12. The electronic device of claim 11, wherein the sensor data comprises first sensor data from a first sensor, and second sensor data from a second sensor.
13. The electronic device of claim 12, wherein the first sensor data is a point cloud and the first sensor is a LIDAR sensor.
14. The electronic device of claim 12, wherein the electronic device is further configured to generate fused sensor data by combining the first sensor data and the second sensor data, and wherein to generating the map of the environment comprises the electronic device configured to generate the map of the environment using the fused sensor data.
15. The electronic device of claim 11, wherein the map of the environment is a Bird Eye View (BEV) map of the environment.
16. The electronic device of claim 11, wherein the bounding shape is a bounding box.
17. The electronic device of claim 11, wherein the remedial action is a reduction of speed of the SDC.

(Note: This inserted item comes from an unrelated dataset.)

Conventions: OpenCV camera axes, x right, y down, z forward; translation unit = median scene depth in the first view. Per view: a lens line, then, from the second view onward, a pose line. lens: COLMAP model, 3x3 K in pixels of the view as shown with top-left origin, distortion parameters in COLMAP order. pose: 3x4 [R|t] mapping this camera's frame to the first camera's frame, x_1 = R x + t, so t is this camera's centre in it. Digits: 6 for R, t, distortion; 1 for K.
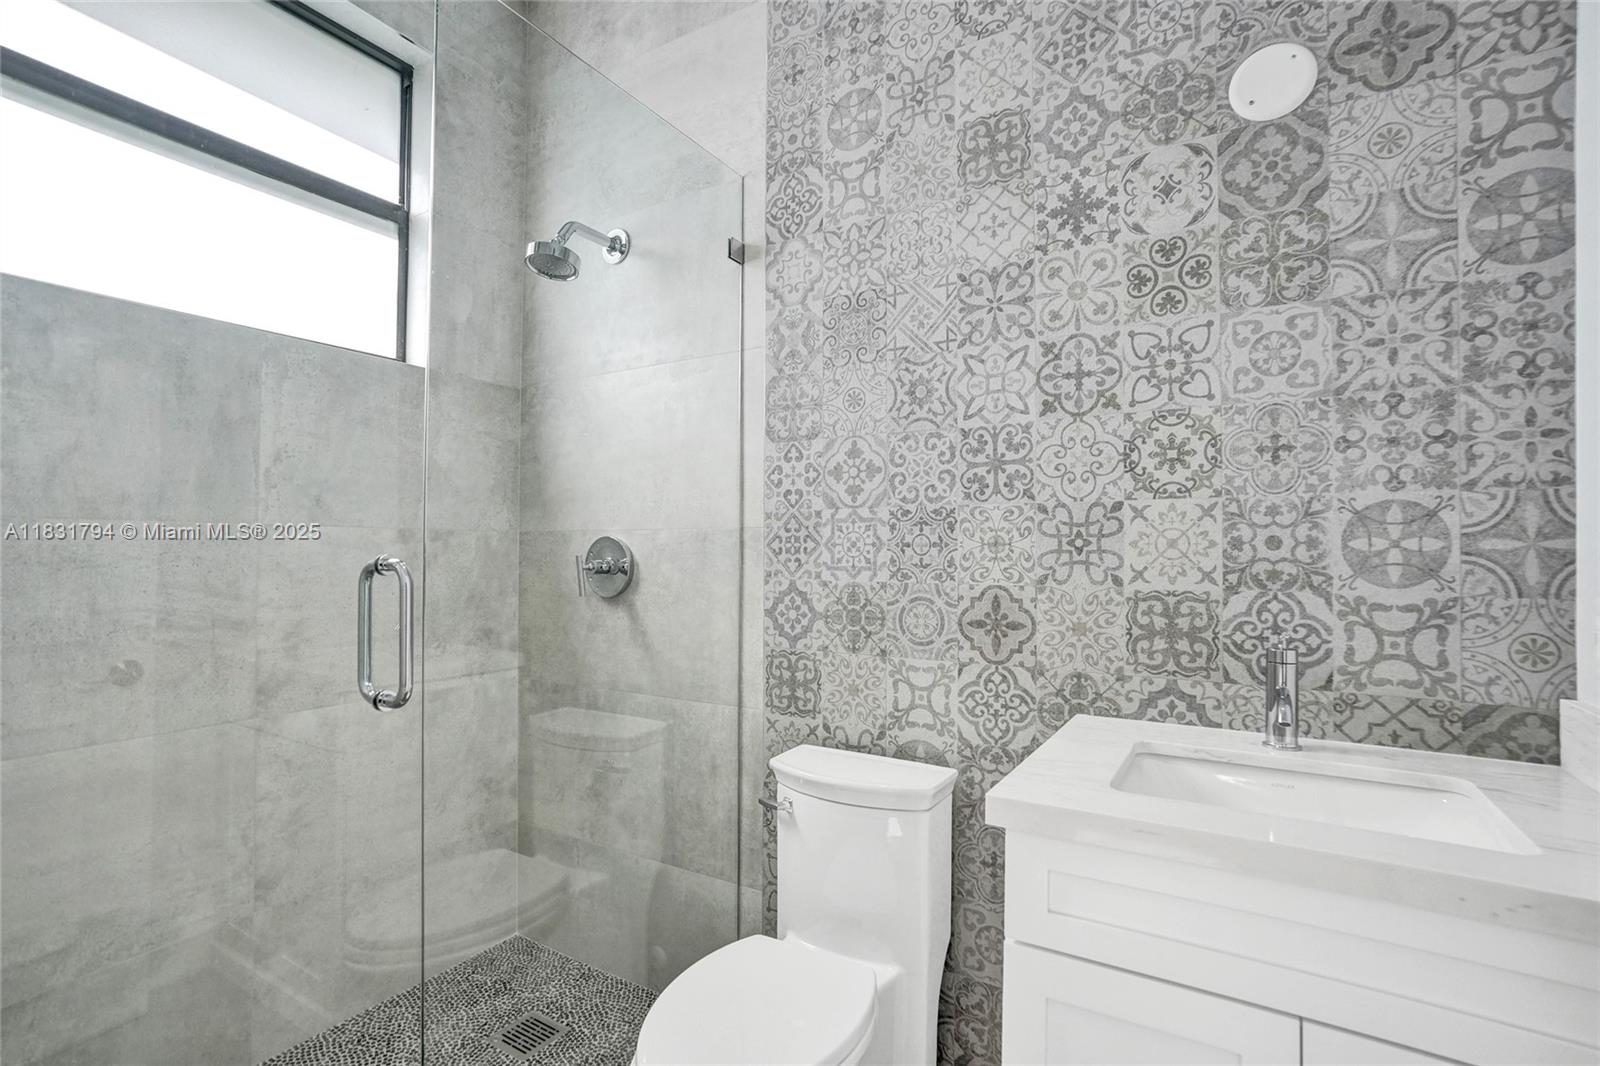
lens RADIAL K [[724.9, 0, 802.1], [0, 724.9, 535.9], [0, 0, 1]] dist [-0.062548, 0.020396]
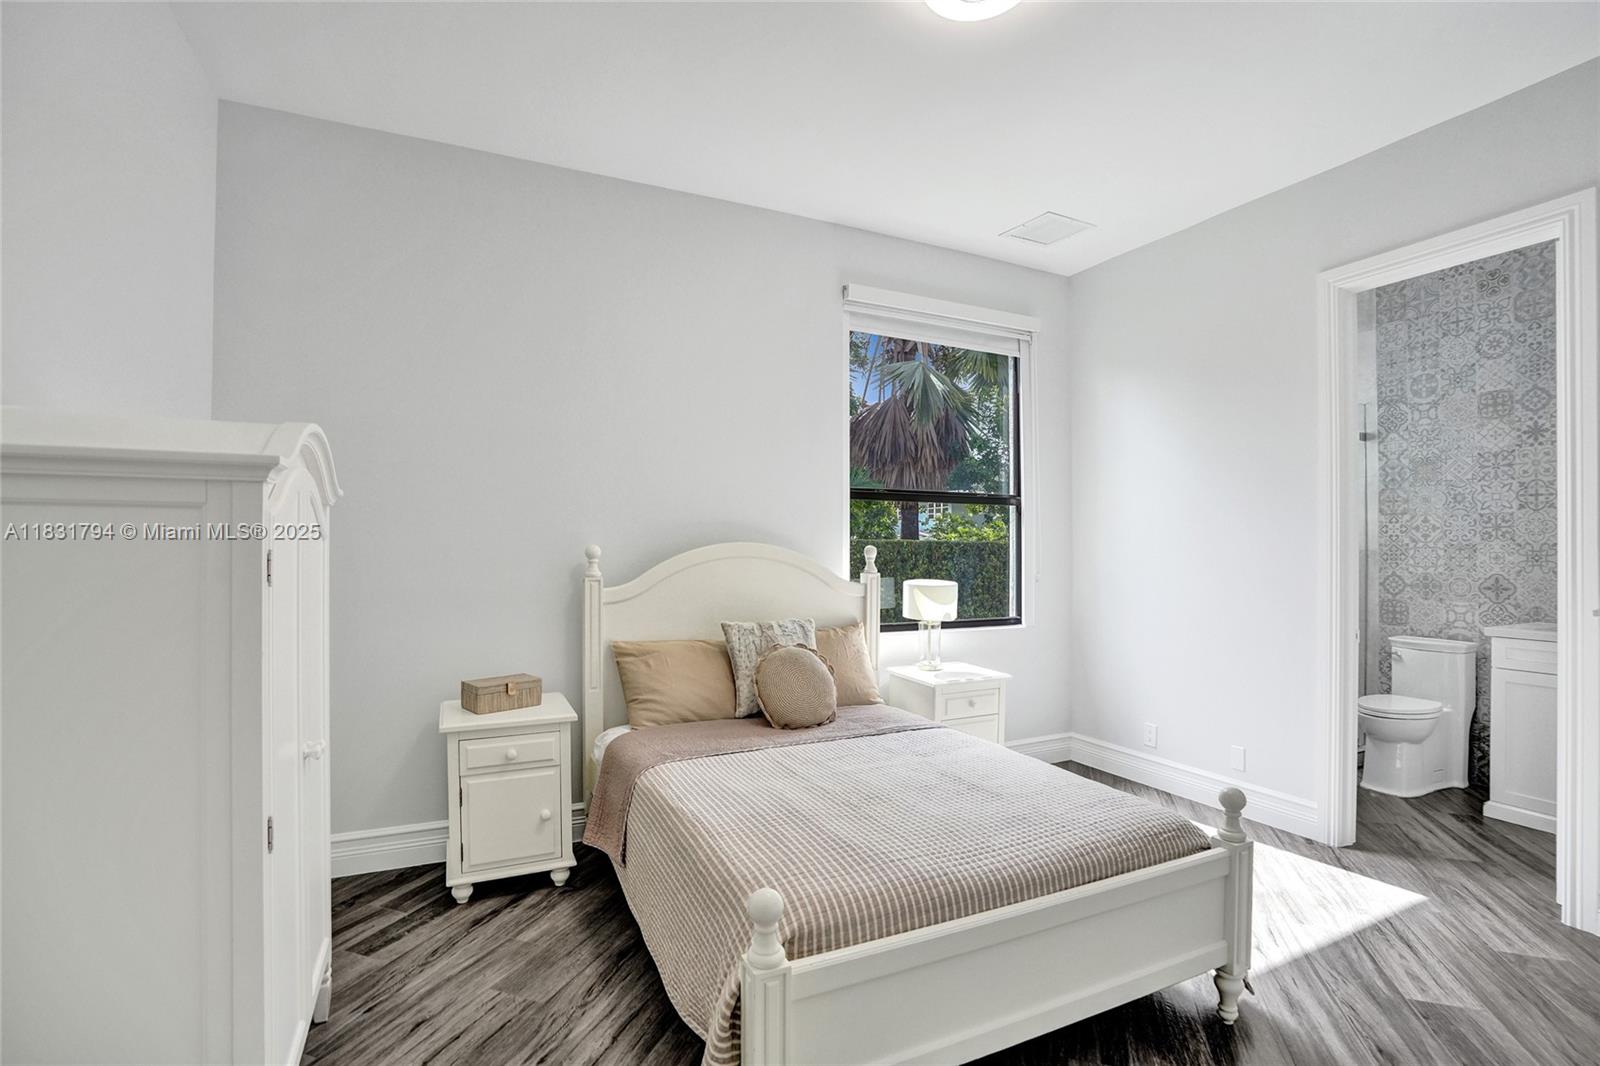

18. The electronic device of claim 11, wherein to trigger the SDC to perform the remedial action comprises the electronic device to perform the remedial action independently from one or more path planning operations.
19. The electronic device of claim 11, wherein to generating the bounding shape comprises the electronic device configured to execute a Non-Maximum Suppression (NMS) algorithm onto a plurality of candidate bounding shapes.
20. The electronic device of claim 11, wherein the electronic device is a local electronic device of the SDC.